Question

let A and B be two symmetric matrices of the same order. Develop an algorithm to compute C=A+B,taking advantage of symmetry for each matrix.Your algorithm should overwrite B with C. What is the flop count?

Answer 1

So we know that this means A[i,j]=A[j,i] , B[i,j]=B[j,i], and C[i,j]=C[j,i]=A[i,j]+B[i,j]
A and B are symmetrical.
This means A+B is symmetrical.

Answer 2

okay, but how to write the pseudo code for the algorithm?

Answer 3

You need to make a loop
I think the loops usually use something like for...do

Answer 4

okay..it is correct if i do like this :
Input: Dim n for \[a _{ij}\], j>=i and \[b _{ij}\],j>=i where i,j=1,...,n

Output : B=C

Step 1 : for j=1,...,n
for i=1,...,j
\[b _{ij}^{new}=a _{ij}+b _{ij}\]

Answer 5

but, i don't have any idea to make this as programming.

Answer 6

I'm thinking...
Does your algorithm use the fact that A and B are symmetrical?
We should be able to do something like
Step 1 : for j=1,...,n for i=1,...,j
if i does not equal j, then output cij=cji=aij+bij
if i equals j, then cij=aij+bij


What do you think of this part?
Do you think you can use it?

Just trying to help.

Answer 7

yes. it's also correct. but do you know how to make it into pseudo code form?such as using mathematica or MATLAB?

Answer 8

err...nope. It has been way to long. I think I could do it with maple after trail and error.
But I don't have maple on this computer.

Answer 9

Owh, it's okay. One more question, do you know how to do calculate flop-count?

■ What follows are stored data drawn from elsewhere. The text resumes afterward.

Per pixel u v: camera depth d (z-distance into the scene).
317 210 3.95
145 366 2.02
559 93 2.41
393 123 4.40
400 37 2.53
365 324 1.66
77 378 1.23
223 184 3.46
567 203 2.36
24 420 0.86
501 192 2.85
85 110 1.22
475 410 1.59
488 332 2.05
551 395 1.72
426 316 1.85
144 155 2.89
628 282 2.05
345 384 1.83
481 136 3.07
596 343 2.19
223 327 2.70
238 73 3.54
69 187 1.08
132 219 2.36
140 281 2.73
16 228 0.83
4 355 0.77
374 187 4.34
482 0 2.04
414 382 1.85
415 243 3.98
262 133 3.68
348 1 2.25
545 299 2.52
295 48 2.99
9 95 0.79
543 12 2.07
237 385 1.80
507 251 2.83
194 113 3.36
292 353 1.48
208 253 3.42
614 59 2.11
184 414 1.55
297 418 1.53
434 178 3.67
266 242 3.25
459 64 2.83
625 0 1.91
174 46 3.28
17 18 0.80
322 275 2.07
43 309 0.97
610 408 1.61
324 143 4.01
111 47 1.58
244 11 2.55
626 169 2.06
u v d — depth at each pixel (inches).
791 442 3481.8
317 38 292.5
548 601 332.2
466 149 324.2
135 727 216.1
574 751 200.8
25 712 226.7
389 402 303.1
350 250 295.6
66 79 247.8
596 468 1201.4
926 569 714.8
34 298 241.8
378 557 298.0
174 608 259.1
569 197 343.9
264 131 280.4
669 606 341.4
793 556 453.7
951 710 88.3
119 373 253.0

My friend get \[\frac{ n(n+1) }{ 2 }\] is it correct?

Answer 10

actually that is what I got. You want to know how I figured it out...
Ok we want to basically know how many operations we did.
And I had to look up the definition of flops.
So we want to count the number of operations we did.
I counted my diagonal elements which were n.
Then for the first row we had (n-1) entries left to calculate
second row we had (n-2) entries left to calculate
third row we had (n-3) entries left to calculate
.......
nth row we had (n-n) entries left to calculate

So we had n diagonal entries + (n-1)+(n-2)+...+(n-n) other entries to calculate.

So we have n+sum(n-i, i=1..n)
Do you understand how I got this so far?
We can simplify this to what your friend got.

Answer 11

\[n+\sum_{i=1}^{n}(n-i)\]
\[n+\sum_{i=1}^{n}n - \sum_{i=1}^{n}i\]
\[n+n(n)-\frac{n(n+1)}{2}\]
\[n(n+1)-\frac{n(n+1)}{2}=\frac{2n(n+1)-n(n+1)}{2}=\frac{(n+1)(2n-n)}{2}=\frac{1n(n+1)}{2}\]

Answer 12

I counted each entry we had to calculate.
I know the diagonal entries will be repeated once but all other entries will be counted twice.
So you know if we had a 3 by 3 symmetric matrix.
You find the sum of the operations we did by counting the diagonal entries and the entries above the diagonal.

So for a 3 b3 symmetric matrix, we have 3 diagonal entries then the number of entries above that diagonal is (3-1)+(3-2)+(3-3)
(3-1)=2 that is how many are above the diagonal in the first row
(3-2)=1 that is how many are above the diagonal in the second row
(3-3)=0 that is how many are above the diagonal in the 3rd row
Now I ignored everything below the diagonal because we already performed those operations above the diagonal. We were suppose to use the fact that the matrix was symmetric after all.

Answer 13

So using this we have 3+(3-1)+(3-2)+(3-3)
or you can use the simplified formula 3(3+1)/2

Answer 14

Makes sense how I found the flops?

Answer 15

yes. i'm still trying to understand what you explain. =)

Answer 16

[ a11 a12 a13]
[ a22 a23]
[ a33]

Or you could have looked at is in much simpler way lol
3+2+1
=3(3+1)/2

Answer 17

for a 4by 4, we could have said (4+3+2+1)

Answer 18

I made it more complicated than it should have been Do you see what I mean so for an n by n, we do 1+2+...+n

Answer 19

But either way the formula can be simplified to that n(n+1)/2 one

Answer 20

ohhh..now i understand already how to get n(n+1)/2.

it's simple but quite tricky. =)

Answer 21

1+2+...(n-1)+n
\[\sum_{i=1}^{n}i=\frac{n(n+1)}{2}\]